RALPH MCNUTT: I’ve been a space cadet since I was a kid. And you know it’s the whole exploration thing. I mean I just I can’t I have a hard time relating to people who can’t be excited about all of this. I mean it’s going to new places, it’s learning new things, it’s sort of pulling the curtain back from all of the unknown. You know you look at the old maps of the world back from not too long after Columbus’s voyage and there were always the edges that was you know “here there be dragons”—the areas that we just didn’t understand, and the speculation about our own place in the universe of course has evolved just remarkably over the last century.

MORGAN: Ralph is eyeing a mission to further pull back the curtain of the mystery that is interstellar space.

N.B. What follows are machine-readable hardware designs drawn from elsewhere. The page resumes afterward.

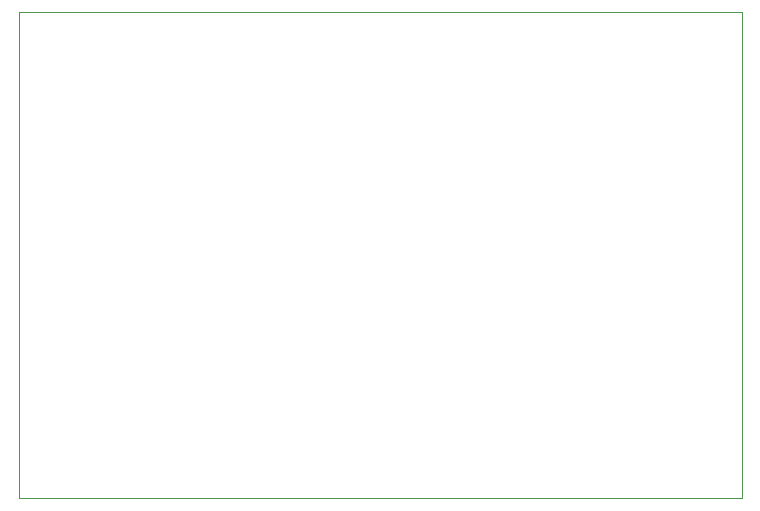
<source format=gm1>
G04 #@! TF.GenerationSoftware,KiCad,Pcbnew,6.0.11+dfsg-1*
G04 #@! TF.CreationDate,2024-04-10T09:55:10+02:00*
G04 #@! TF.ProjectId,Nehari_Chauveliere_kicad_TMS,4e656861-7269-45f4-9368-617576656c69,rev?*
G04 #@! TF.SameCoordinates,Original*
G04 #@! TF.FileFunction,Profile,NP*
%FSLAX46Y46*%
G04 Gerber Fmt 4.6, Leading zero omitted, Abs format (unit mm)*
G04 Created by KiCad (PCBNEW 6.0.11+dfsg-1) date 2024-04-10 09:55:10*
%MOMM*%
%LPD*%
G01*
G04 APERTURE LIST*
G04 #@! TA.AperFunction,Profile*
%ADD10C,0.100000*%
G04 #@! TD*
G04 APERTURE END LIST*
D10*
X199644000Y-64897000D02*
X138430000Y-64897000D01*
X138430000Y-64897000D02*
X138430000Y-106045000D01*
X138430000Y-106045000D02*
X199644000Y-106045000D01*
X199644000Y-106045000D02*
X199644000Y-64897000D01*
M02*

</source>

MCNUTT: One of the things that has sort of been on the books for a long time within the robotics science part of NASA is the idea of getting a really fast probe out to as far as you can get from the sun, and really trying to understand how that our own home and space really interacts with the interstellar medium. And of course, one of the things that’s happened is that the two Voyagers, Voyager 1 and Voyager 2, have gotten into what we think is the very local interstellar medium, so they’re out there, but they are also ending. We’ve been flying for over 42 years with those spacecrafts. They were designed to last four and a half years, so went way past the warranty.

JENNY: Ralph McNutt says the Voyagers have only scratched the surface of what we can discover about interstellar space and believes now is the time to take a purposeful step into the medium.

MORGAN: He is hoping the mission provisionally known as the Interstellar Probe will be possible in the early 2030s.

MCNUTT: You have to keep reaching out, you have to keep trying, and I keep thinking well perhaps the appropriate quote there is the line from the “Tao Te Ching” by Lao Tzu, that “the thousand-mile journey begins with a single step.” Again, every time we reach out, every time we go to a new place, well we learn something new, and we learn how to do things differently, and that’s what’s called progress.

And let me just say that it’s a good thing Oak Ridge is in this business because a lot of these things that we now think we can do, if it weren’t for this, they certainly would not be possible in the near future.